Camera settings data
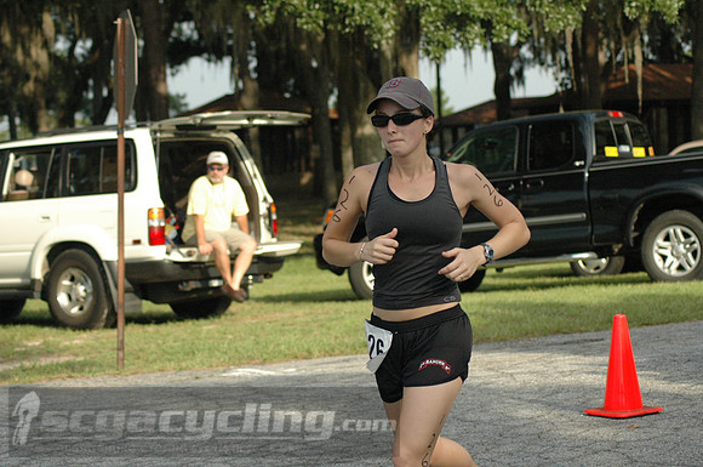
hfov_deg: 19.5
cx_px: 352
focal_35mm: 105
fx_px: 2048
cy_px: 234
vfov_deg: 13.0
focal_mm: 70
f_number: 4.5
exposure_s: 1/2000
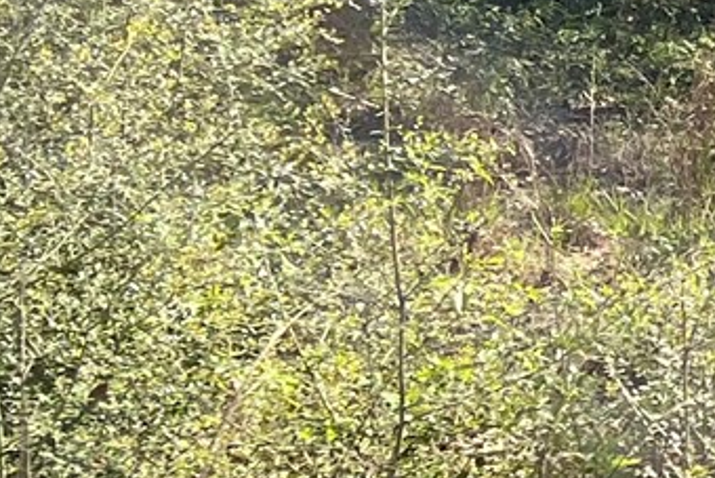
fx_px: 3239
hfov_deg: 11.6
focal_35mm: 163
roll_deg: -1.6
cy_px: 204
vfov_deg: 8.4
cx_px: 1331
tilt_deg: -10.3
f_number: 1.6
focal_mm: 5.1
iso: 50
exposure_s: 1/959
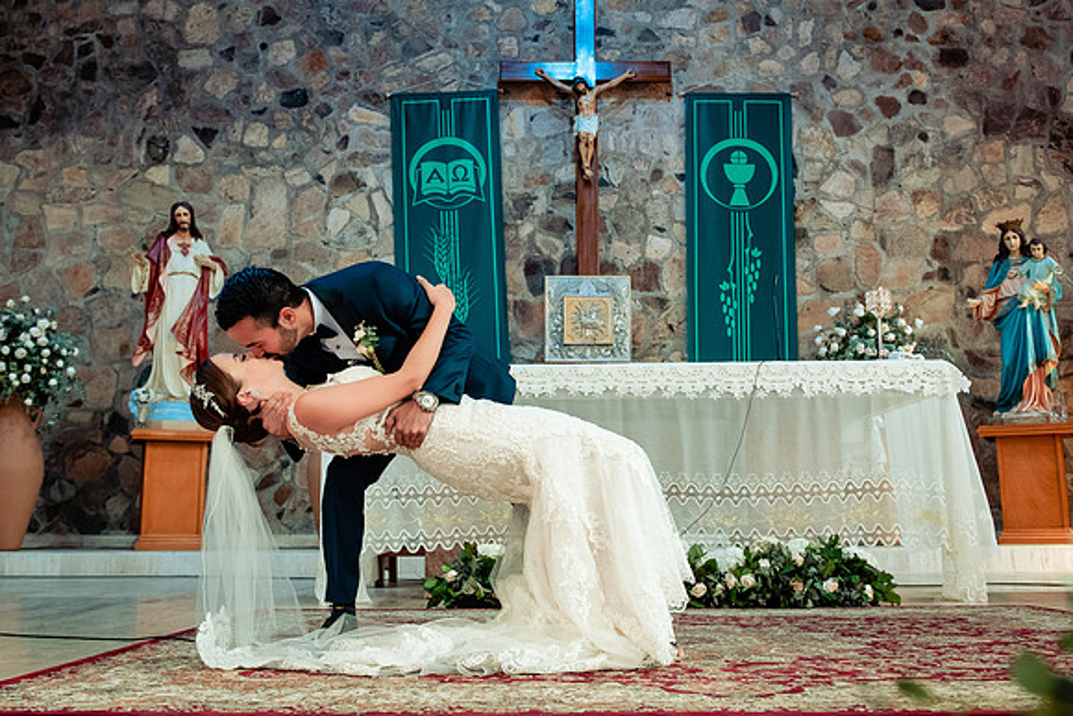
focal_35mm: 36
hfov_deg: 53.7
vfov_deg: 37.3
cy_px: 334
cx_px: 513
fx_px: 1059
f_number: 4
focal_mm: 29
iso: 1600
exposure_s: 1/250
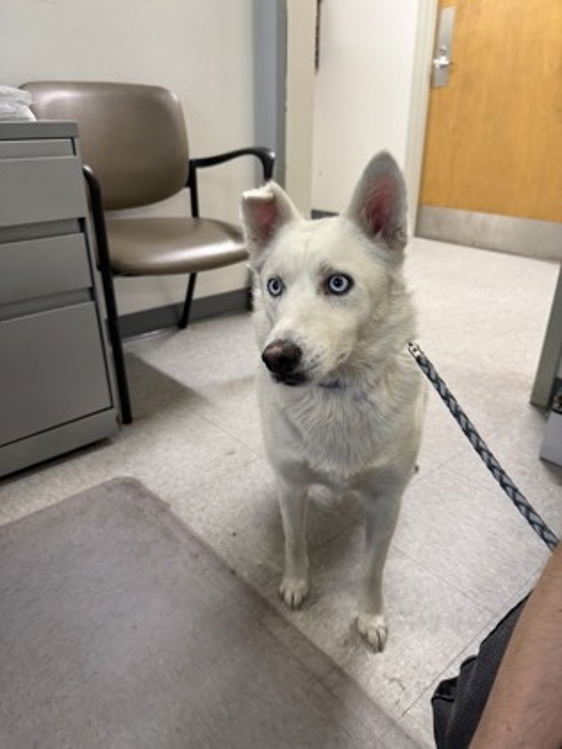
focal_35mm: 24
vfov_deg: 71.6
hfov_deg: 56.8
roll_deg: -0.9
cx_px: 281
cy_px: 374
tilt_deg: -24.8
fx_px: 520
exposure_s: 1/60
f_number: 1.78
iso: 160
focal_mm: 6.76
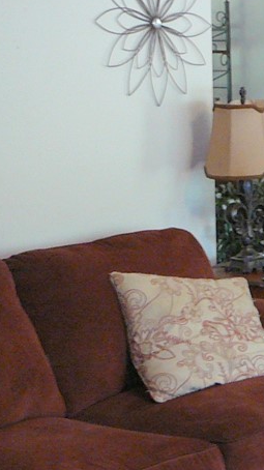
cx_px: 409
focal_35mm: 86
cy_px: 305
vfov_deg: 24.6
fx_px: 1071
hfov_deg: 13.2
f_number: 2.8
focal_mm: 5.2
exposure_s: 1/8
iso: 200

● Task details:
The output must match, line for line, the span from the line containing "fx_px: 1059" through the end of the data, with the pictures removed.

● Task answer:
fx_px: 1059
f_number: 4
focal_mm: 29
iso: 1600
exposure_s: 1/250
focal_35mm: 24
vfov_deg: 71.6
hfov_deg: 56.8
roll_deg: -0.9
cx_px: 281
cy_px: 374
tilt_deg: -24.8
fx_px: 520
exposure_s: 1/60
f_number: 1.78
iso: 160
focal_mm: 6.76
cx_px: 409
focal_35mm: 86
cy_px: 305
vfov_deg: 24.6
fx_px: 1071
hfov_deg: 13.2
f_number: 2.8
focal_mm: 5.2
exposure_s: 1/8
iso: 200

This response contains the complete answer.